** Exercise goal **
In the entries below, find the line with "- This CHANGELOG" and print exactly every line from there up to and including the line with "- FontRepository for", with no other lines.

** Supplied material **
■ ■ ■ ■

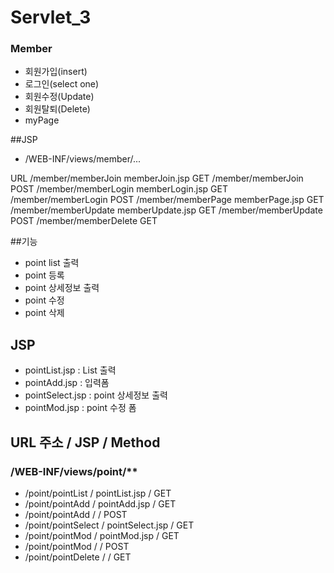 # Servlet_3

### Member
- 회원가입(insert)
- 로그인(select one)
- 회원수정(Update)
- 회원탈퇴(Delete)
- myPage

##JSP
- /WEB-INF/views/member/...

URL
/member/memberJoin		memberJoin.jsp		GET
/member/memberJoin							POST
/member/memberLogin		memberLogin.jsp		GET
/member/memberLogin							POST
/member/memberPage		memberPage.jsp		GET
/member/memberUpdate	memberUpdate.jsp	GET
/member/memberUpdate						POST
/member/memberDelete						GET




##기능
- point list 출력 
- point 등록
- point 상세정보 출력 
- point 수정
- point 삭제 




## JSP
- pointList.jsp		: List 출력
- pointAdd.jsp		: 입력폼
- pointSelect.jsp	: point 상세정보 출력 
- pointMod.jsp		: point 수정 폼 

## URL 주소				/	JSP 			/	Method
### /WEB-INF/views/point/**

- /point/pointList		/	pointList.jsp	/	GET
- /point/pointAdd		/	pointAdd.jsp	/	GET 
- /point/pointAdd		/					/	POST 
- /point/pointSelect	/	pointSelect.jsp	/	GET
- /point/pointMod		/	pointMod.jsp	/	GET 
- /point/pointMod		/					/	POST 
- /point/pointDelete	/					/	GET
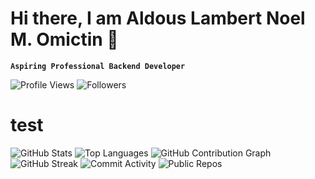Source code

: # Hi there, I am Aldous Lambert Noel M. Omictin 👋

**`Aspiring Professional Backend Developer`**

![Profile Views](https://shields.io/badge/dynamic/json?url=https://api.github.com/users/AL-Dos&label=Profile%20Views&query=$.public_repos&color=green)
![Followers](https://img.shields.io/github/followers/AL-Dos?label=Followers&style=social)

# test
![GitHub Stats](https://github-readme-stats.vercel.app/api?username=AL-Dos&show_icons=true&theme=radical)
![Top Languages](https://github-readme-stats.vercel.app/api/top-langs/?username=AL-Dos&layout=compact&theme=radical)
![GitHub Contribution Graph](https://activity-graph.herokuapp.com/graph?username=AL-Dos&theme=dracula)
![GitHub Streak](https://github-readme-streak-stats.herokuapp.com/?user=AL-Dos&theme=highcontrast)
![Commit Activity](https://github-readme-stats.vercel.app/api?username=AL-Dos&show_icons=true&count_private=true&theme=radical)
![Public Repos](https://img.shields.io/badge/dynamic/json?color=blue&label=Public%20Repos&query=public_repos&url=https://api.github.com/users/AL-Dos)

<!--
**AL-Dos/AL-Dos** is a ✨ _special_ ✨ repository because its `README.md` (this file) appears on your GitHub profile.

Here are some ideas to get you started:

- 🔭 I’m currently working on ...
- 🌱 I’m currently learning ...
- 👯 I’m looking to collaborate on ...
- 🤔 I’m looking for help with ...
- 💬 Ask me about ...
- 📫 How to reach me: ...
- 😄 Pronouns: ...
- ⚡ Fun fact: ...
-->

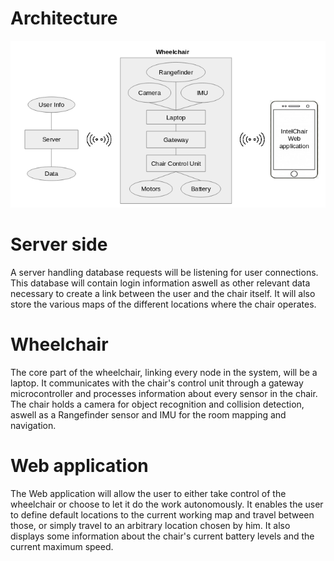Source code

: # Architecture

![arch](img/architecture.png)


# Server side

A server handling database requests will be listening for user connections. This database will contain login information aswell as other relevant data necessary to create a link between the user and the chair itself. It will also store the various maps of the different locations where the chair operates.

# Wheelchair

The core part of the wheelchair, linking every node in the system, will be a laptop. It communicates with the chair's control unit through a gateway microcontroller and processes information about every sensor in the chair.
The chair holds a camera for object recognition and collision detection, aswell as a Rangefinder sensor and IMU for the room mapping and navigation.

# Web application

The Web application will allow the user to either take control of the wheelchair or choose to let it do the work autonomously. It enables the user to define default locations to the current working map and travel between those, or simply travel to an arbitrary location chosen by him. It also displays some information about the chair's current battery levels and the current maximum speed.


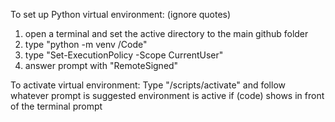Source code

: To set up Python virtual environment: (ignore quotes)
1) open a terminal and set the active directory to the main github folder
2) type "python -m venv /Code"
3) type "Set-ExecutionPolicy -Scope CurrentUser"
4) answer prompt with "RemoteSigned" 


To activate virtual environment: 
Type "/scripts/activate" and follow whatever prompt is suggested
environment is active if (code) shows in front of the terminal prompt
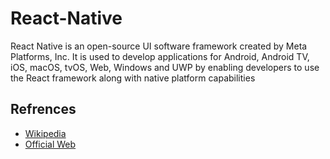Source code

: # React-Native
React Native is an open-source UI software framework created by Meta Platforms, Inc. 
It is used to develop applications for Android, Android TV, iOS, macOS, tvOS, Web, Windows and UWP by enabling developers to use the React framework along with native platform capabilities



## Refrences


- [Wikipedia](https://en.wikipedia.org/wiki/React_Native)
- [Official Web](https://reactnative.dev/)

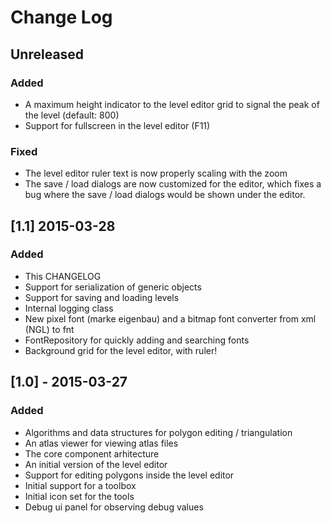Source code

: # Change Log

## Unreleased
### Added
- A maximum height indicator to the level editor grid to signal the peak of the level (default: 800)
- Support for fullscreen in the level editor (F11)

### Fixed
- The level editor ruler text is now properly scaling with the zoom
- The save / load dialogs are now customized for the editor, which fixes a bug where the save / load dialogs would be shown under the editor.

## [1.1] 2015-03-28
### Added
- This CHANGELOG
- Support for serialization of generic objects
- Support for saving and loading levels 
- Internal logging class
- New pixel font (marke eigenbau) and a bitmap font converter from xml (NGL) to fnt
- FontRepository for quickly adding and searching fonts
- Background grid for the level editor, with ruler!

## [1.0] - 2015-03-27
### Added
- Algorithms and data structures for polygon editing / triangulation
- An atlas viewer for viewing atlas files
- The core component arhitecture
- An initial version of the level editor
- Support for editing polygons inside the level editor
- Initial support for a toolbox
- Initial icon set for the tools
- Debug ui panel for observing debug values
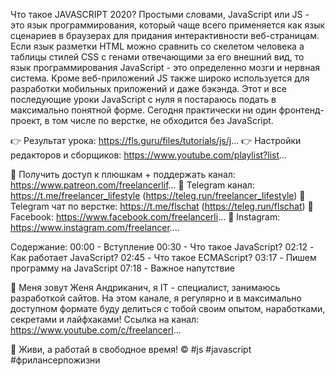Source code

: Что такое JAVASCRIPT 2020? Простыми словами, JavaScript или JS - это язык программирования, который чаще всего применяется как язык сценариев в браузерах для придания интерактивности веб-страницам. Если язык разметки HTML можно сравнить со скелетом человека а таблицы стилей CSS с генами отвечающими за его внешний вид, то язык программирования JavaScript - это определенно мозги и нервная система. Кроме веб-приложений JS также широко используется для разработки мобильных приложений и даже бэкэнда. Этот и все последующие уроки JavaScript с нуля я постараюсь подать в максимально понятной форме. Сегодня практически ни один фронтенд-проект, в том числе по верстке, не обходится без JavaScript.

👉 Результат урока: https://fls.guru/files/tutorials/js/j...
👉 Настройки редакторов и сборщиков: https://www.youtube.com/playlist?list...

🔴 Получить доступ к плюшкам + поддержать канал: https://www.patreon.com/freelancerlif...
🔴 Telegram канал: https://t.me/freelancer_lifestyle (https://teleg.run/freelancer_lifestyle)
🔴 Telegram чат по верстке: https://t.me/flschat (https://teleg.run/flschat)
🔴 Facebook: https://www.facebook.com/freelancerli...
🔴 Instagram: https://www.instagram.com/freelancer....

Содержание:
00:00 - Вступление
00:30 - Что такое JavaScript?
02:12 - Как работает JavaScript?
02:45 - Что такое ECMAScript?
03:17 - Пишем программу на JavaScript
07:18 - Важное напутствие

👋 Меня зовут Женя Андриканич, я IT - специалист, занимаюсь разработкой сайтов. На этом канале, я регулярно и в максимально доступном формате буду делиться с тобой своим опытом, наработками, секретами и лайфхаками!
Ссылка на канал: https://www.youtube.com/c/freelancerl...

🤟 Живи, а работай в свободное время! ©
#js #javascript #фрилансерпожизни
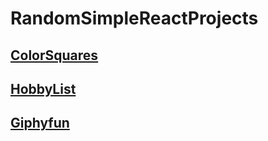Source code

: # RandomSimpleReactProjects

## [ColorSquares](https://github.com/CoffeeMakesMorningsBetter/RandomSimpleReactProjects/tree/master/colorsquares)

## [HobbyList](https://github.com/CoffeeMakesMorningsBetter/RandomSimpleReactProjects/tree/master/hobbyList)

## [Giphyfun](https://github.com/CoffeeMakesMorningsBetter/RandomSimpleReactProjects/tree/master/giphyfun)
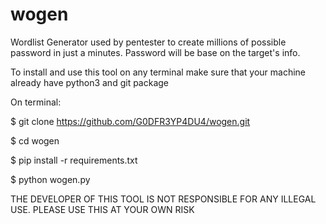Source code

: # wogen

Wordlist Generator used by pentester to create millions of possible password in just a minutes. Password will be base on the target's info.


To install and use this tool on any terminal make sure that your machine already have python3 and git package


On terminal:

$ git clone https://github.com/G0DFR3YP4DU4/wogen.git

$ cd wogen

$ pip install -r requirements.txt

$ python wogen.py




THE DEVELOPER OF THIS TOOL IS NOT RESPONSIBLE FOR ANY ILLEGAL USE. PLEASE USE THIS AT YOUR OWN RISK
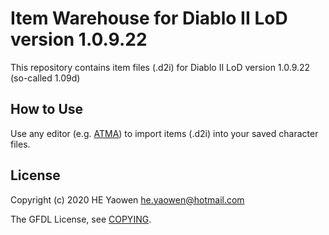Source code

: # Item Warehouse for Diablo II LoD version 1.0.9.22

This repository contains item files (.d2i) for Diablo II LoD version 1.0.9.22
(so-called 1.09d)

## How to Use

Use any editor (e.g. [ATMA][1]) to import items (.d2i) into your saved
character files.

## License

Copyright (c) 2020 HE Yaowen <he.yaowen@hotmail.com>

The GFDL License, see [COPYING](./COPYING).

[1]: http://atma.incgamers.com/

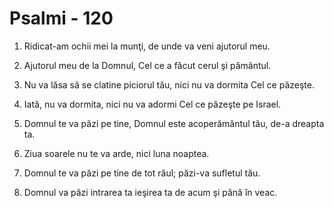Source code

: # Psalmi - 120

1. Ridicat-am ochii mei la munţi, de unde va veni ajutorul meu. 

2. Ajutorul meu de la Domnul, Cel ce a făcut cerul şi pământul. 

3. Nu va lăsa să se clatine piciorul tău, nici nu va dormita Cel ce păzeşte. 

4. Iată, nu va dormita, nici nu va adormi Cel ce păzeşte pe Israel. 

5. Domnul te va păzi pe tine, Domnul este acoperământul tău, de-a dreapta ta. 

6. Ziua soarele nu te va arde, nici luna noaptea. 

7. Domnul te va păzi pe tine de tot răul; păzi-va sufletul tău. 

8. Domnul va păzi intrarea ta ieşirea ta de acum şi până în veac. 

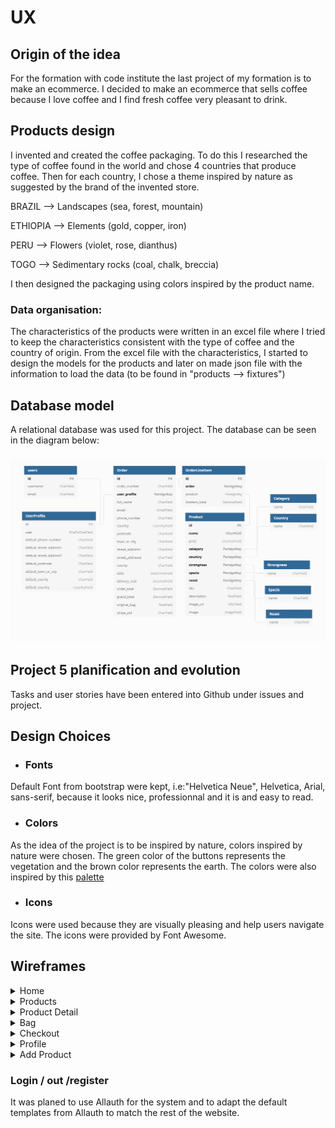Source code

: # UX

## Origin of the idea
For the formation with code institute the last project of my formation is to make an ecommerce. I decided to make an ecommerce that sells coffee because I love coffee and I find fresh coffee very pleasant to drink.

## Products design
I invented and created the coffee packaging. To do this I researched the type of coffee found in the world and chose 4 countries that produce coffee. Then for each country, I chose a theme inspired by nature as suggested by the brand of the invented store.

 BRAZIL --> Landscapes (sea, forest, mountain)

 ETHIOPIA --> Elements (gold, copper, iron)

 PERU --> Flowers (violet, rose, dianthus)

 TOGO --> Sedimentary rocks (coal, chalk, breccia)

I then designed the packaging using colors inspired by the product name.

### Data organisation:
The characteristics of the products were written in an excel file where I tried to keep the characteristics consistent with the type of coffee and the country of origin.
From the excel file with the characteristics, I started to design the models for the products and later on made json file with the information to load the data (to be found in "products --> fixtures")

## Database model
A relational database was used for this project. The database can be seen in the diagram below:
<h3 align="center"><img src="static/images/readme/database.png"></h3>

## Project 5 planification and evolution
Tasks and user stories have been entered into Github under issues and project.

## Design Choices
- ### Fonts 
Default Font from bootstrap were kept, i.e:"Helvetica Neue", Helvetica, Arial, sans-serif, because it looks nice, professionnal and it is and easy to read.

- ### Colors
As the idea of the project is to be inspired by nature, colors inspired by nature were chosen. The green color of the buttons represents the vegetation and the brown color represents the earth. The colors were also inspired by this [palette ](https://colorideas.net/roman-coffee-gray-kabul-dark-gray-smoked-color-palette/)

- ### Icons
Icons were used because they are visually pleasing and help users navigate the site. The icons were provided by Font Awesome. 

## Wireframes

<details>
    <summary>Home</summary>
    <h3 align="center"><img src="static/images/readme/home_wireframe.png"></h3>  
</details>

<details>
    <summary>Products</summary>
    <h3 align="center"><img src="static/images/readme/products_wireframe.png"></h3>  
</details>

<details>
    <summary>Product Detail</summary>
    <h3 align="center"><img src="static/images/readme/product_detail_wireframe.png"></h3>  
</details>

<details>
    <summary>Bag</summary>
    <h3 align="center"><img src="static/images/readme/bag_wireframe.png"></h3>  
</details>

<details>
    <summary>Checkout</summary>
    <h3 align="center"><img src="static/images/readme/checkout_wireframe.png"></h3>  
</details>

<details>
    <summary>Profile</summary>
    <h3 align="center"><img src="static/images/readme/profile_wireframe.png"></h3>  
</details>

<details>
    <summary>Add Product</summary>
    <h3 align="center"><img src="static/images/readme/add_product_wireframe.png"></h3>  
</details>

### Login / out /register
It was planed to use Allauth for the system and to adapt the default templates from Allauth to match the rest of the website.

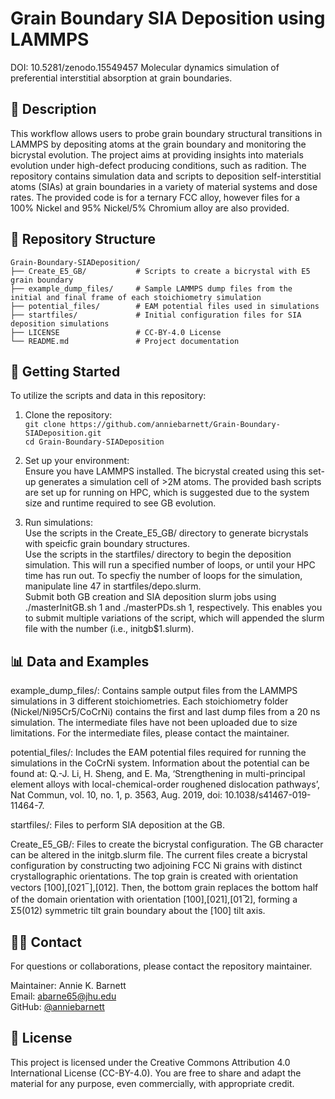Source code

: # Grain Boundary SIA Deposition using LAMMPS
DOI: 10.5281/zenodo.15549457
Molecular dynamics simulation of preferential interstitial absorption at grain boundaries.  

## 📝 Description  
This workflow allows users to probe grain boundary structural transitions in LAMMPS by depositing atoms at the grain boundary and monitoring the bicrystal evolution. The project aims at providing insights into materials evolution under high-defect producing conditions, such as radition. The repository contains simulation data and scripts to deposition self-interstitial atoms (SIAs) at grain boundaries in a variety of material systems and dose rates. The provided code is for a ternary FCC alloy, however files for a 100% Nickel and 95% Nickel/5% Chromium alloy are also provided. 

## 📁 Repository Structure

    Grain-Boundary-SIADeposition/
    ├── Create_E5_GB/           # Scripts to create a bicrystal with E5 grain boundary
    ├── example_dump_files/     # Sample LAMMPS dump files from the initial and final frame of each stoichiometry simulation
    ├── potential_files/        # EAM potential files used in simulations
    ├── startfiles/             # Initial configuration files for SIA deposition simulations
    ├── LICENSE                 # CC-BY-4.0 License
    └── README.md               # Project documentation


## 🚀 Getting Started
To utilize the scripts and data in this repository:
1. Clone the repository:  
   `git clone https://github.com/anniebarnett/Grain-Boundary-SIADeposition.git`  
   `cd Grain-Boundary-SIADeposition`
  
2. Set up your environment:  
Ensure you have LAMMPS installed. The bicrystal created using this set-up generates a simulation cell of >2M atoms. The provided bash scripts are set up for running on HPC, which is suggested due to the system size and runtime required to see GB evolution.   

3. Run simulations:  
Use the scripts in the Create_E5_GB/ directory to generate bicrystals with speicfic grain boundary structures.  
Use the scripts in the startfiles/ directory to begin the deposition simulation. This will run a specified number of loops, or until your HPC time has run out. To specfiy the number of loops for the simulation, manipulate line 47 in startfiles/depo.slurm.  
Submit both GB creation and SIA deposition slurm jobs using ./masterInitGB.sh 1 and ./masterPDs.sh 1, respectively. This enables you to submit multiple variations of the script, which will appended the slurm file with the number (i.e., initgb$1.slurm).   

## 📊 Data and Examples
example_dump_files/: Contains sample output files from the LAMMPS simulations in 3 different stoichiometries. Each stoichiometry folder (Nickel/Ni95Cr5/CoCrNi) contains the first and last dump files from a 20 ns simulation. The intermediate files have not been uploaded due to size limitations. For the intermediate files, please contact the maintainer. 

potential_files/: Includes the EAM potential files required for running the simulations in the CoCrNi system. Information about the potential can be found at: Q.-J. Li, H. Sheng, and E. Ma, ‘Strengthening in multi-principal element alloys with local-chemical-order roughened dislocation pathways’, Nat Commun, vol. 10, no. 1, p. 3563, Aug. 2019, doi: 10.1038/s41467-019-11464-7.

startfiles/: Files to perform SIA deposition at the GB. 

Create_E5_GB/: Files to create the bicrystal configuration. The GB character can be altered in the initgb.slurm file. The current files create a bicrystal configuration by constructing two adjoining FCC Ni grains with distinct crystallographic orientations. The top grain is created with orientation vectors [100],[021 ̅ ],[012]. Then, the bottom grain replaces the bottom half of the domain orientation with orientation [100],[021],[01 ̅2], forming a Σ5(012) symmetric tilt grain boundary about the [100] tilt axis.

## 🙋‍♀️ Contact  
For questions or collaborations, please contact the repository maintainer.  

Maintainer: Annie K. Barnett  
Email: abarne65@jhu.edu  
GitHub: [@anniebarnett](https://github.com/anniebarnett)  

## 📄 License
This project is licensed under the Creative Commons Attribution 4.0 International License (CC-BY-4.0). You are free to share and adapt the material for any purpose, even commercially, with appropriate credit.
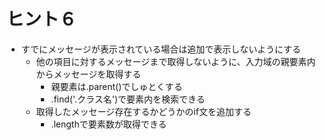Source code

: # ヒント６

* すでにメッセージが表示されている場合は追加で表示しないようにする
  * 他の項目に対するメッセージまで取得しないように、入力域の親要素内からメッセージを取得する
    * 親要素は.parent()でしゅとくする
    * .find('.クラス名')で要素内を検索できる
  * 取得したメッセージ存在するかどうかのif文を追加する
    * .lengthで要素数が取得できる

■ ■ ■ ■

** Written solution **
- This CHANGELOG
- Support for serialization of generic objects
- Support for saving and loading levels 
- Internal logging class
- New pixel font (marke eigenbau) and a bitmap font converter from xml (NGL) to fnt
- FontRepository for quickly adding and searching fonts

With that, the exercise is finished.